Потом пришло известие о гибели отца. Штабные офицеры, которым удалось спастись в бою под станцией Торговой, привезли саблю убитого генерала Шатохина. Геннадий принял отцовскую шашку и назначил цену расплаты - сто комиссаров и коммунистов за отца. Сто - и ни головой меньше!
Геннадий перебрался в Крым, где собирались недобитые, уже ни во что не верившие белогвардейские полки и эскадроны.
Во главе разбитой армии Деникина стал новый командующий - барон Врангель, молодой кавалерийский генерал, стройный и гибкий, как джигит, с волчьими глазами.
Он быстро забрал власть в железные руки, восстановил дисциплину. Врангель обратился к буржуазии всего мира за помощью. Под охраной тяжелых броненосцев в порты Крыма со всего света прибывали английские, французские, американские, греческие и японские корабли с пушками, снарядами, гранатами, пулеметами, миллионами патронов, саблями, фуражом и обмундированием. Офицерство воспрянуло духом. Геннадий Шатохин считал, что новый главнокомандующий послан самим богом и восстановит в России старые добрые порядки. Поговаривали, что Врангель будет объявлен царем.
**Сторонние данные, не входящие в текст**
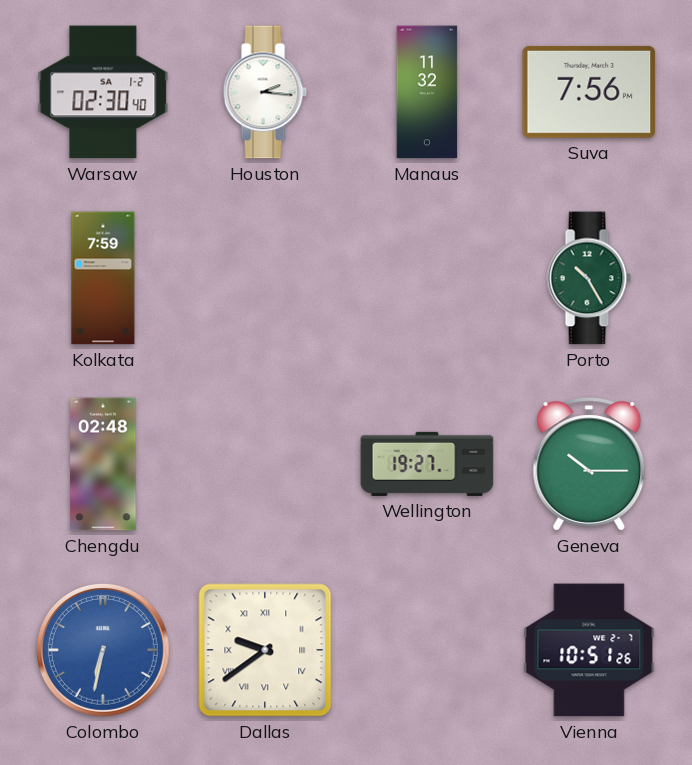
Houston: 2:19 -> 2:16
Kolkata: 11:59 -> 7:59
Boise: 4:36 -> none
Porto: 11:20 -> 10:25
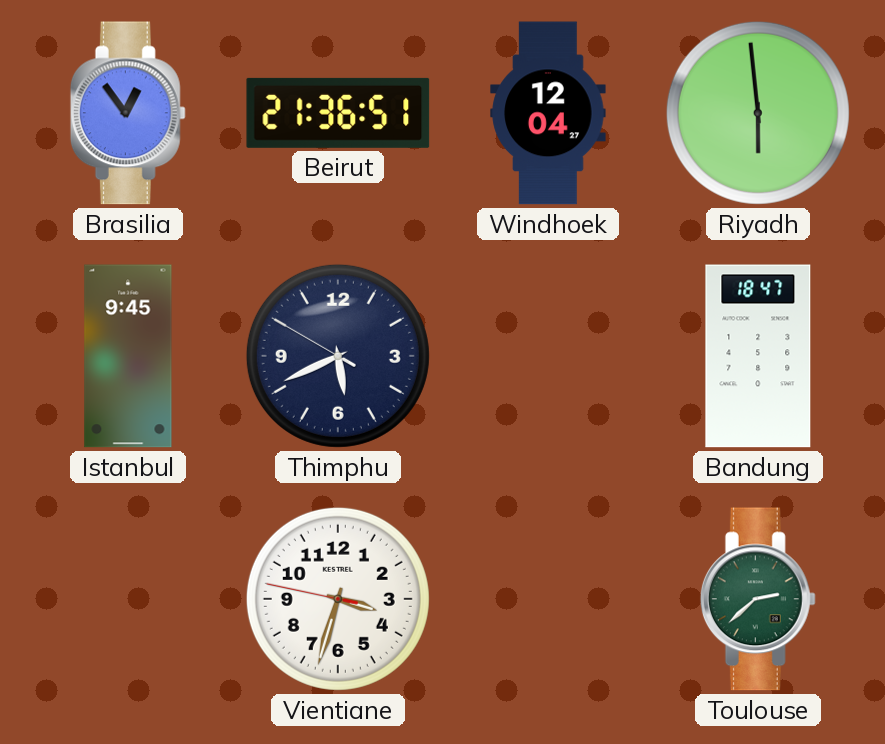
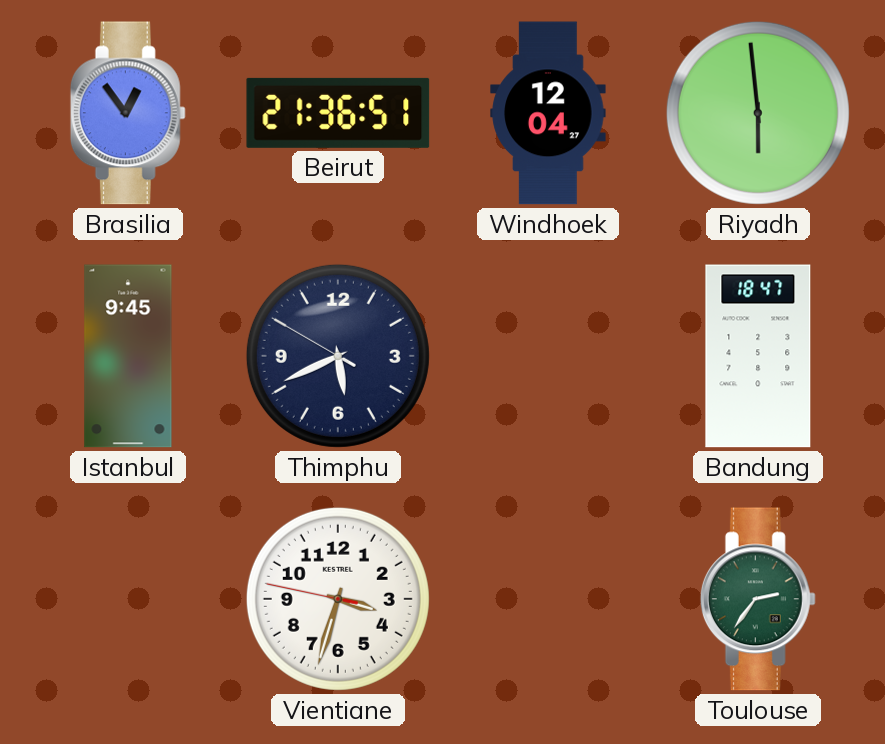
Toulouse: 2:38 -> 2:36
А скоро Геннадия вызвали в ставку, и сам Врангель вручил ему орден святого Николая-угодника.
- Я знал вашего отца, поручик, - торжественно сказал Врангель, - высоко ценю его заслуги и надеюсь, что сын будет таким же честным русским офицером и патриотом. По-отечески благословляю вас!
Офицеры с улыбкой смотрели на юнца с боевой наградой. Впрочем, все понимали, что это всего лишь память о погибшем отце-генерале. Зато сам Геннадий принял награду как должное. Со старшими офицерами он стал вести себя запанибрата, а младших по чину презирал.
Особенно дружил он с двумя старшими офицерами: штабс-капитаном Олегом Каретниковым и князем Шахназаровым, шкуровским сподвижником, жестоким и малограмотным «аристократом».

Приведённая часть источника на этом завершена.